The scratches ceased. She turned her head to look back outside, hoping to see something in the void of darkness. Her cat jumped on the chair beside the window. That’s when she screamed. And that’s when the scratching continued. “You scared me, Jackie. You nearly gave mama a heart attack.” The black tabby, its copper highlights shimmering like an ocean under the moonlight, cooed and nestled against her knew. Her stocking began to roll down her leg. “What is that, Jackie? What’s the sound?” She was talking to her cat like the daughter she never had.
Taking a seat next to her cat, she pulled a tin can, a painting of Vermont in March. She used to keep cookies in there when her niece and nephew would visit. Now they were gone; careers, families, and new locations. As she cleaned the weed, she thought about Caleb. She liked him most.

The light went off. On.

He was CEO of some company she couldn’t remember the name of. Rolling the blunt she smiled.

She never would finish smoking it, but the first hit was always the best. It burned her weak lungs, but it made her head stop spinning. Her eyes closed as she held her breath for a second. Those dying eyes dilated, giving them color again.

Scratching. That damn scratching. The can sat on top of the magazines, its lid black and burnt from ash. She let the jay burn on there for a bit as she got up to look out the window. The light buzzed on and off faster this time, like a strobe light. Something else, another sound, haunted the room. It sounded like a dog at first, but as she leaned her ear closer to the window, it sounded more like a child with emphysema. A deep heaving chest. Margaret could only imagine a turtle back bellows used to make a fire grow bigger; the valve going in, out, in, out like a fishes mouth.

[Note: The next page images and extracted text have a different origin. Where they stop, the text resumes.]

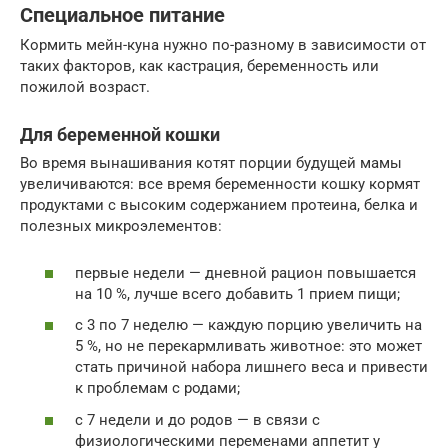
Специальное питание
Кормить мейн-куна нужно по-разному в зависимости от
таких факторов, как кастрация, беременность или
пожилой возраст.
Для беременной кошки
Во время вынашивания котят порции будущей мамы
увеличиваются: все время беременности кошку кормят
продуктами с высоким содержанием протеина, белка и
полезных микроэлементов:
первые недели — дневной рацион повышается
на 10 %, лучше всего добавить 1 прием пищи;
с 3 по 7 неделю — каждую порцию увеличить на
5 %, но не перекармливать животное: это может
стать причиной набора лишнего веса и привести
к проблемам с родами;
с 7 недели и до родов — в связи с
физиологическими переменами аппетит у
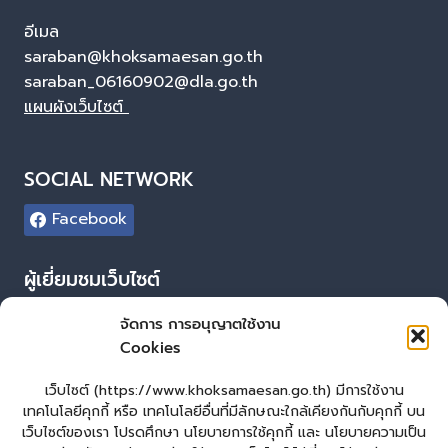
อีเมล
saraban@khoksamaesan.go.th
saraban_06160902@dla.go.th
แผนผังเว็บไซต์
SOCIAL NETWORK
Facebook
ผู้เยี่ยมชมเว็บไซต์
ผู้เยี่ยมชม :
21
จัดการ การอนุญาตใช้งาน
Cookies
Login
เข้าสู่ระบบ
เว็บไซต์ (https://www.khoksamaesan.go.th) มีการใช้งาน
เทคโนโลยีคุกกี้ หรือ เทคโนโลยีอื่นที่มีลักษณะใกล้เคียงกันกับคุกกี้ บน
จัดทำเว็บไซต์
เว็บไซต์ของเรา โปรดศึกษา นโยบายการใช้คุกกี้ และ นโยบายความเป็น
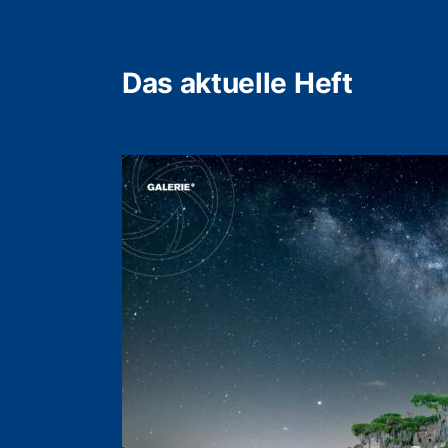
Das aktuelle Heft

A warm, foul odor like rotten eggs and fecal matter came in through the window with the air as a ghost would come through a wall. The panting, the scratching, the smell, the dancing light…

Margaret was anxious. Then the lights went out. The light next door at the Creed’s, her bedside lamp, the moon, her burning weed. All out now. She stared out the window. That stench and warm, sticky smell came through the screen as she pressed her nose against it. Then a low growl, like a hungry volcano, resonated through her ears. And when her eyes adjusted to the darkness, she was in the face of a beast.

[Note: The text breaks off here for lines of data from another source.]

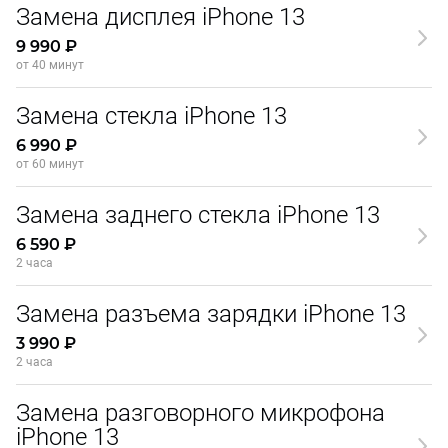
Замена дисплея iPhone 13
9 990 ₽
от 40 минут
Замена стекла iPhone 13
6 990 ₽
от 60 минут
Замена заднего стекла iPhone 13
6 590 ₽
2 часа
Замена разъема зарядки iPhone 13
3 990 ₽
2 часа
Замена разговорного микрофона
iPhone 13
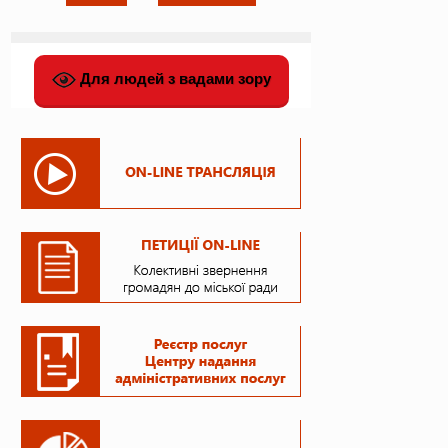
Для людей з вадами зору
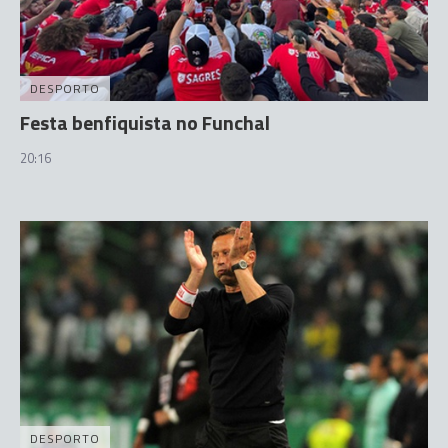
DESPORTO
Festa benfiquista no Funchal
20:16
DESPORTO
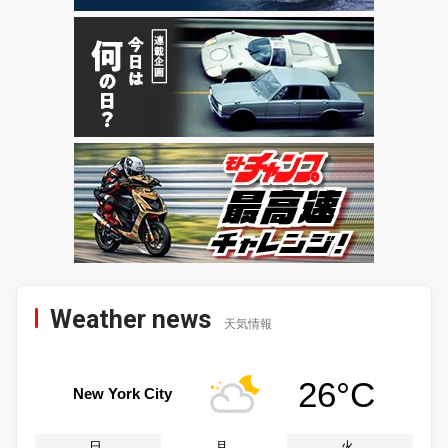
Weather news
天気情報
26°C
New York City
日
月
火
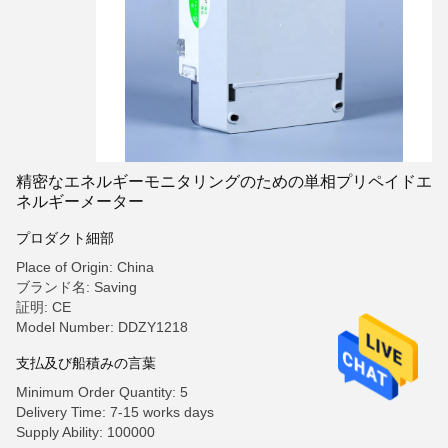
精密なエネルギーモニタリングのための単相プリペイドエ
ネルギーメーター
プロダクト細部
Place of Origin: China
ブランド名: Saving
証明: CE
Model Number: DDZY1218
支払及び船積みの言葉
Minimum Order Quantity: 5
Delivery Time: 7-15 works days
Supply Ability: 100000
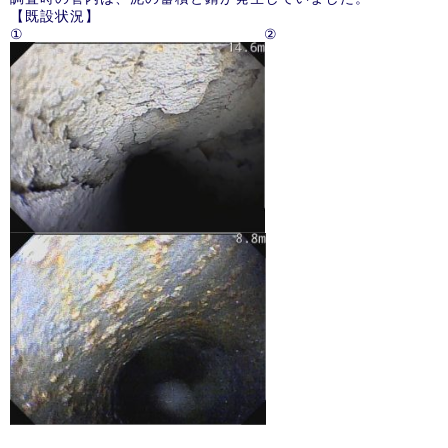
【既設状況】
① ②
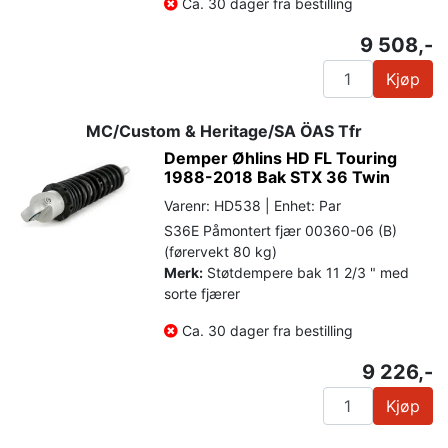
Ca. 30 dager fra bestilling
9 508,-
Kjøp
MC/Custom & Heritage/SA ÖAS Tfr
Demper Øhlins HD FL Touring
1988-2018 Bak STX 36 Twin
Varenr: HD538 | Enhet: Par
S36E Påmontert fjær 00360-06 (B)
(førervekt 80 kg)
Merk:
Støtdempere bak 11 2/3 " med
sorte fjærer
Ca. 30 dager fra bestilling
9 226,-
Kjøp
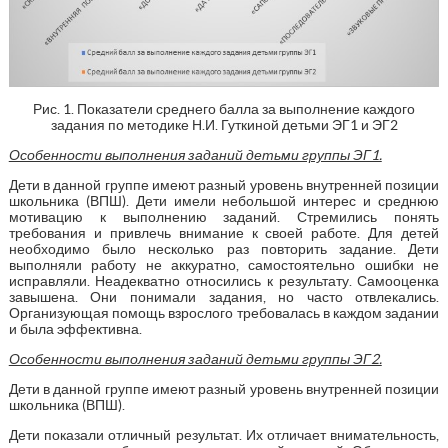
Рис. 1. Показатели среднего балла за выполнение каждого
задания по методике Н.И. Гуткиной детьми ЭГ1 и ЭГ2
Особенности выполнения заданий детьми группы ЭГ1.
Дети в данной группе имеют разный уровень внутренней позиции
школьника (ВПШ). Дети имели небольшой интерес и среднюю
мотивацию к выполнению заданий. Стремились понять
требования и привлечь внимание к своей работе. Для детей
необходимо было несколько раз повторить задание. Дети
выполняли работу не аккуратно, самостоятельно ошибки не
исправляли. Неадекватно относились к результату. Самооценка
завышена. Они понимали задания, но часто отвлекались.
Организующая помощь взрослого требовалась в каждом задании
и была эффективна.
Особенности выполнения заданий детьми группы ЭГ2.
Дети в данной группе имеют разный уровень внутренней позиции
школьника (ВПШ).
Дети показали отличный результат. Их отличает внимательность,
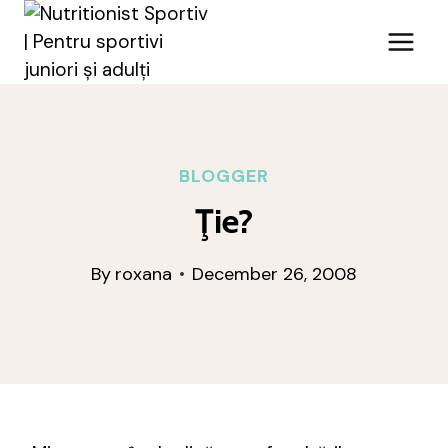
Skip
to
content
BLOGGER
Ţie?
By
roxana
December 26, 2008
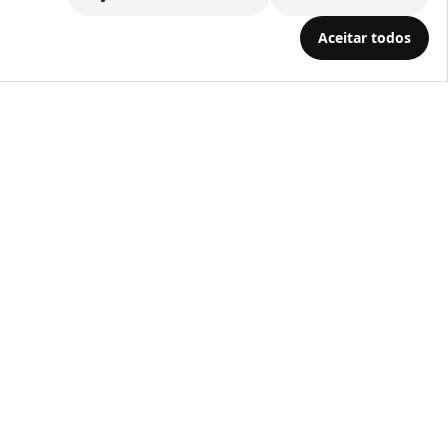
.686.203/0001-22
Aceitar todos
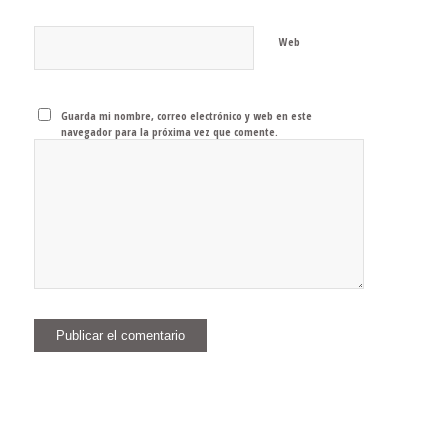
Web
Guarda mi nombre, correo electrónico y web en este
navegador para la próxima vez que comente.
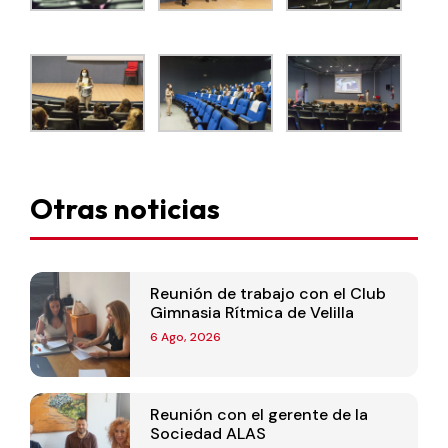
Otras noticias
Reunión de trabajo con el Club
Gimnasia Rítmica de Velilla
6 Ago, 2026
Reunión con el gerente de la
Sociedad ALAS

Its long snout, crooked, piano wired whiskers jutting out like a beet field, pressed against her pig nose. “No.” Her exasperated voice, a balloon deflating, was the last thing she’d say. Unless you count the screaming. That beast, that, that thing pawed at the screen. Claws like hairy raptors. They pierced the tiny wires, splicing them from top to bottom like gutting a fish. As the monster wriggled through the window, Margaret looked around. A bag of wire hangers were beside her. She was on the floor, against her closet now. No strength make it out the door, or even to the phone on the end table beside her bed to call for help. She could scream, but she couldn’t muster any breath just yet. She was breathing heavily like the gigantic rat beast coming through the window. The fur was steel wool and shades of brown, copper, silver and red could be seen if the lights were on. It plopped to the floor, birthed from the window, its tail, a thick, long, writhing worm stood taller the beast itself. Its buck teeth clicked against its split, snake-like tongue. At first the poor old woman thought it was smelling her out, but then another battering shook the screen. One, two, three, four more beasts came into the room. Their noses sniffed the air. They formed a V shape, then scurried to each corner of the room.

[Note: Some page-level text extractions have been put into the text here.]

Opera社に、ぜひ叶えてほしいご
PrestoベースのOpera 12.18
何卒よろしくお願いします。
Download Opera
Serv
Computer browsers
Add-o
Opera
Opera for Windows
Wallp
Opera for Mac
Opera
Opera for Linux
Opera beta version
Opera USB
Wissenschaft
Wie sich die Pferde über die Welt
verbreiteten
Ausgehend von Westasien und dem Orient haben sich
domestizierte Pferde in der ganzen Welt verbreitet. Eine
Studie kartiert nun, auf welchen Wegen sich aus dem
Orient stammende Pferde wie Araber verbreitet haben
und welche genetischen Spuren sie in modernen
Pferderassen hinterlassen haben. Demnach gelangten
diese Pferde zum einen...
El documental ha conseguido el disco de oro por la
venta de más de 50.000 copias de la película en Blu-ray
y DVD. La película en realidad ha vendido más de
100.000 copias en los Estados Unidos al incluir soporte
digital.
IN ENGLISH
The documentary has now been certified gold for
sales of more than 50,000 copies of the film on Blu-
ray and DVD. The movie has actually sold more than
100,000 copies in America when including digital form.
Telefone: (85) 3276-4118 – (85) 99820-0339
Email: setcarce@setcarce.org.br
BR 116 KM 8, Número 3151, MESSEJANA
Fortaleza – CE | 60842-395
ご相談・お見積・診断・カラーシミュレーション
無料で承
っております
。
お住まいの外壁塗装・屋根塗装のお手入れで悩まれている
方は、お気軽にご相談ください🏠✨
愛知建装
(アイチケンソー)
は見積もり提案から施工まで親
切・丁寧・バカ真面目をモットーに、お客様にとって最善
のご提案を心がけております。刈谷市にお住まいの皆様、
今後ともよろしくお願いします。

Jackie had since left the room, and now Margaret was left with these creatures. To die. To be mauled limb from limb. Like a Thanksgiving turkey. When the pain seared through her veins, crawling from her toes to her skull, that’s when she breathed from her diaphragm and began to scream. The sound was cut off quickly, as if her vocal box had been ripped out. Or maybe that’s because her vocal box had been ripped out.